We must, however, be honest with ourselves if we are to meet the needs of our people in the future. In contrast to the 45% increase in real expenditure, activity has only marginally increased across most treatment areas. While there has been a 21% growth in the number of emergency patients treated over this period, we have seen a lower level overall activity commensurate with the resources that have been allocated to the service. The next step is to align our investment in these areas more directly with the potential impact these interventions could have on activity. We will identify areas where increased care can be delivered through appropriate and targeted investment and reform. We will focus on the divergence in activity and costs across hospitals and take measures to improve relative underperformance.
I believe that we are starting to see evidence that this approach is working. In figures released a fortnight ago, we saw that our hospitals treated a record number of patients in 2023, with a 9.1% increase in inpatient and day case treatments relative to the previous year. While this represents progress, a gap remains, and this is the gap we are targeting in the context of the productivity task force.

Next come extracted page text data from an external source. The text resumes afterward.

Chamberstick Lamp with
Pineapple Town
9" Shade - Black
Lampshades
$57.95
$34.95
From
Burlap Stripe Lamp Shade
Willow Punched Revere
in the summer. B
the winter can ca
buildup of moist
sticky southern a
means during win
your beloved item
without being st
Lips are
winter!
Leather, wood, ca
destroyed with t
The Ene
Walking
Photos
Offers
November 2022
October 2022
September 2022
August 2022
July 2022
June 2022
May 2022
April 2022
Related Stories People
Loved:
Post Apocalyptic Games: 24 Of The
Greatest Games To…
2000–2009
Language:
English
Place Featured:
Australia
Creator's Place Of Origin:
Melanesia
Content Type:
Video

To conclude, significant progress is being made in moving towards universal healthcare. Solid foundations and governance are now in place across the Department and the HSE to continue successful implementation towards this vision. Under the programme for Government, we have invested significantly in the health and social care services and to achieving these reforms. Some €1.235 billion was allocated to Sláintecare reforms in budget 2021 and over 2021 to 2023, a total of approximately €2 billion has been invested to support delivery of the goals outlined in the Sláintecare report. This has been further supported by the highest levels of investment overall in our health and social services in 2022 and 2023.
We continue to invest in our workforce and are delivering new care pathways, new facilities, new technologies and new ways of working that will enable our talented health and social care professionals to respond to the growing needs of our population.